Vucevic risponde perfettamente alle esigenze che aveva la squadra, ovvero affiancare a LaVine un altro giocatore in grado di mettere punti a tabellone togliendogli così un po’ di pressione (e un po’ di possessi) e costringendo le difese a concentrarsi non esclusivamente su di lui. Il montenegrino viaggia a 25 punti e 11 rimbalzi di media, nella metà campo offensiva è di una efficienza spaventosa ma nella metà campo difensiva resta un problema perché attaccabile praticamente da tutti sui pick ‘n roll. In suo aiuto potrebbe arrivare Daniel Theis che porta in dote una discreta presenza sotto il tabellone e un dinamismo che ai Celtics è servito un bel po’ nelle ultime stagioni. I dubbi invece permangono sulla possibile coesistenza di “Vooch” con l’altro lungo europeo a roster, Lauri Markkanen, che sembra sempre più ai margini del progetto e che in estate da free agent potrebbe cambiare aria.

Chicago si trova al momento in decima posizione, con un record di 21-28 all’ultimo posto disponibile giocare il play-in.

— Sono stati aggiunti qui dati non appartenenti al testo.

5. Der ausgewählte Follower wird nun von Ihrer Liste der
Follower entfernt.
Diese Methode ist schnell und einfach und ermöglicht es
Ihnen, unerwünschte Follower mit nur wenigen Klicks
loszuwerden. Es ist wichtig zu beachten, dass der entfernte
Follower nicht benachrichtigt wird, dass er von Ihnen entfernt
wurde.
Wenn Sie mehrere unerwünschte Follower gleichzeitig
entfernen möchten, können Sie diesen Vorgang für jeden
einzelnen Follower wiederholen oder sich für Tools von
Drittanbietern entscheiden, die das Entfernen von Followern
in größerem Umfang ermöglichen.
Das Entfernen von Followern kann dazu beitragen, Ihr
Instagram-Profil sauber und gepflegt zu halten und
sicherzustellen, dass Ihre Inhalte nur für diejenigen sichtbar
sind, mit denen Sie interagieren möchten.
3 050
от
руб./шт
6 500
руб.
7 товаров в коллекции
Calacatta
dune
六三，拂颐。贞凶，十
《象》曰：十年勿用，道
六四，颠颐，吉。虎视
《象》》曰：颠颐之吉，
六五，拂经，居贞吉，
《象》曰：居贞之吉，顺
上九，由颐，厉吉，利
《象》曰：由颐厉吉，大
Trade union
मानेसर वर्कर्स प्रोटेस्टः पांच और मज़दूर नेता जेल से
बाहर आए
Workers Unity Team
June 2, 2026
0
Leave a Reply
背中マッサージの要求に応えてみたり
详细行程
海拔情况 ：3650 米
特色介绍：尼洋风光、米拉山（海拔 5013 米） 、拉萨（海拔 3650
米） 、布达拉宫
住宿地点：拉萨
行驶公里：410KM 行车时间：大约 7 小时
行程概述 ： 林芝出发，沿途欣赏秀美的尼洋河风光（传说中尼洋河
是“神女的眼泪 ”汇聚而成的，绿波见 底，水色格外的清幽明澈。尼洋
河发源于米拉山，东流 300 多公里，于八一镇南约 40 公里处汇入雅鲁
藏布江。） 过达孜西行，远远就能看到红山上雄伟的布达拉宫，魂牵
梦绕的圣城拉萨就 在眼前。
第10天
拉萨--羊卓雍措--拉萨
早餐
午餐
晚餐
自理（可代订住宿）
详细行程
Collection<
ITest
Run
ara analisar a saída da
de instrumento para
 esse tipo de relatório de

La chimica con i nuovi inserimenti va ancora trovata ovviamente, ma a Windy City non c’è moltissimo tempo e mancare un eventuale play-in visti gli sforzi effettuati per portare Vucevic sarebbe un fallimento totale per la società, anche in ottica futura se la volontà sarà quella di attirare qualche free agent puntando su cultura, programmazione e ambizioni.
Ecco perché raggiungere la postseason diventa quasi un obbligo per i nuovi Bulls: per continuare a programmare, per continuare a migliorare, per riprendere a sognare e per riaccendere quei cuori che si sono spenti nello stesso momento in cui si sono spente le luci del palazzetto a Salt Lake City il 14 giugno del 1998.